Data extracts section start

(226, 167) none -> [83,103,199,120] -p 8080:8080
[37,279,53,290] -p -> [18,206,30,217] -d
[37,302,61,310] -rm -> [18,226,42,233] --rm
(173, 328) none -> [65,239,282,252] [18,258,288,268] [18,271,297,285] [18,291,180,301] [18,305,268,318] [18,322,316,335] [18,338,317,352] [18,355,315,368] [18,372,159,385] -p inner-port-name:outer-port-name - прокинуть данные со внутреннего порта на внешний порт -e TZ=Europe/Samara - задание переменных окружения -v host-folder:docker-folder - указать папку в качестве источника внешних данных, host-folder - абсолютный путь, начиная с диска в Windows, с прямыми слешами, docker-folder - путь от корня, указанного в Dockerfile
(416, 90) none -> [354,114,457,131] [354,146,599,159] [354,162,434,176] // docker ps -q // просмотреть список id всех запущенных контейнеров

Data extracts section end

Action item:
Look through the material above for the word "none" and copy every line that has it.

Response below:
(226, 167) none -> [83,103,199,120] -p 8080:8080
(173, 328) none -> [65,239,282,252] [18,258,288,268] [18,271,297,285] [18,291,180,301] [18,305,268,318] [18,322,316,335] [18,338,317,352] [18,355,315,368] [18,372,159,385] -p inner-port-name:outer-port-name - прокинуть данные со внутреннего порта на внешний порт -e TZ=Europe/Samara - задание переменных окружения -v host-folder:docker-folder - указать папку в качестве источника внешних данных, host-folder - абсолютный путь, начиная с диска в Windows, с прямыми слешами, docker-folder - путь от корня, указанного в Dockerfile
(416, 90) none -> [354,114,457,131] [354,146,599,159] [354,162,434,176] // docker ps -q // просмотреть список id всех запущенных контейнеров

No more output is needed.